State of Software Security, Vol. 11: Open Source Edition
Partner: Veracode
Third-party software is the foundation of nearly all modern applications, but it is a foundation built on shifting sands. This special edition of SOSS plumbs the life and times of open-source libraries to understand how developers manage—or more often, ignore—their external dependencies. By combining survey data from 1,800 developers with technical scan data, we unmask the reality of the software supply chain.
The data reveals a startling “set it and forget it” mentality: 79% of the time, developers never update a library after including it in their codebase. This is particularly concerning as “old libraries age like milk,” often harboring vulnerabilities that didn’t exist when the library was first selected. This report rewards the click by proving that when developers are actually given the right information and alerted to flaws, they can act with incredible speed—with 17% of fixes occurring in less than one hour.

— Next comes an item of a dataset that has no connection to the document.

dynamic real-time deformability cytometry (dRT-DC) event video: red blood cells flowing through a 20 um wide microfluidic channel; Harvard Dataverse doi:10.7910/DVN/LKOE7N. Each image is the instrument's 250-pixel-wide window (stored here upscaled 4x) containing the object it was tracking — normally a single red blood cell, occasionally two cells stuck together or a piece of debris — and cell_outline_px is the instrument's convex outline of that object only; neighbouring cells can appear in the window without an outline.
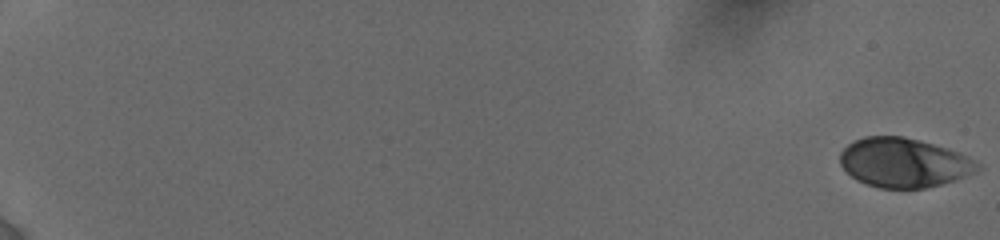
{"species": "human", "species_latin": "Homo sapiens", "temperature_condition": "cold", "stored_images_in_passage": 62, "camera_frame_rate_fps": 3000, "um_per_image_px": 0.085, "donor": {"sex": "female"}, "frame": {"image": 1, "passage_image": 1, "time_ms": 0.0, "image_size_px": [1000, 240], "cell_outline_px": [[984, 168], [976, 172], [940, 184], [924, 188], [880, 188], [856, 180], [840, 164], [840, 152], [848, 144], [864, 136], [904, 136], [948, 148], [960, 152], [980, 164]], "centroid_in_image_um": [76.84, 13.82], "position_along_channel_um": 8.2, "area_um2": 39.36}}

Ultimately, managing open-source risk is less about technical complexity and more about informational friction. For 92% of vulnerable libraries, a fix is already available in the form of a simple update, most of which are minor version changes unlikely to break functionality. This study provides developers with the evidence they need to justify the “tax” of dependency maintenance and build more resilient applications.
Key Findings
- Dependency Stagnation: 79% of third-party libraries are never updated by developers once they are integrated into an application’s codebase.
- Rapid Response Potential: When developers are alerted to a vulnerable library, 17% of flaws are addressed within a single hour and 25% within one week.

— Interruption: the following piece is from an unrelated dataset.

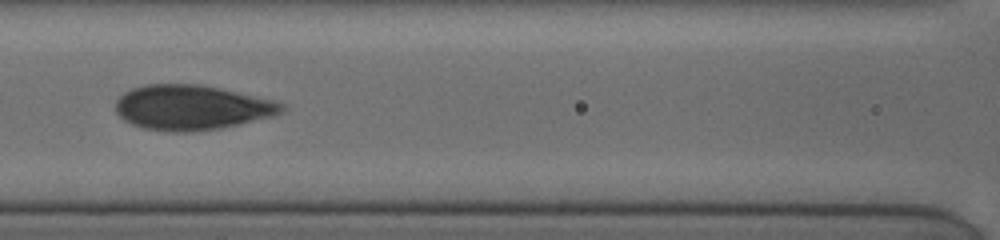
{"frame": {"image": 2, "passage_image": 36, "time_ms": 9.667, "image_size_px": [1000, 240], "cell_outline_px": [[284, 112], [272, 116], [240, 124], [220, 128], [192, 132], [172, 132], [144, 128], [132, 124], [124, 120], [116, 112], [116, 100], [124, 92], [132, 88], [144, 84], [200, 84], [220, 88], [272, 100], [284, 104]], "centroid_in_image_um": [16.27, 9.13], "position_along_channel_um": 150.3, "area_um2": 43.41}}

- The “Update” Solution: 92% of all library flaws can be fixed by a simple update to a newer version.
- Low Impact Fixes: 69% of suggested library updates represent a minor version change or less, minimizing the risk of broken functionality.
- The Information Gap: Developers with the information they need fix 50% of flaws in 3 weeks; those without it take over 7 months to reach the same milestone.
- Java’s Supply Chain Load: The typical Java application is composed of 97% third-party open-source code.

Analysis of 13 million scans across 86,000 repositories containing 301,000 unique libraries, matched with 1,744 survey responses.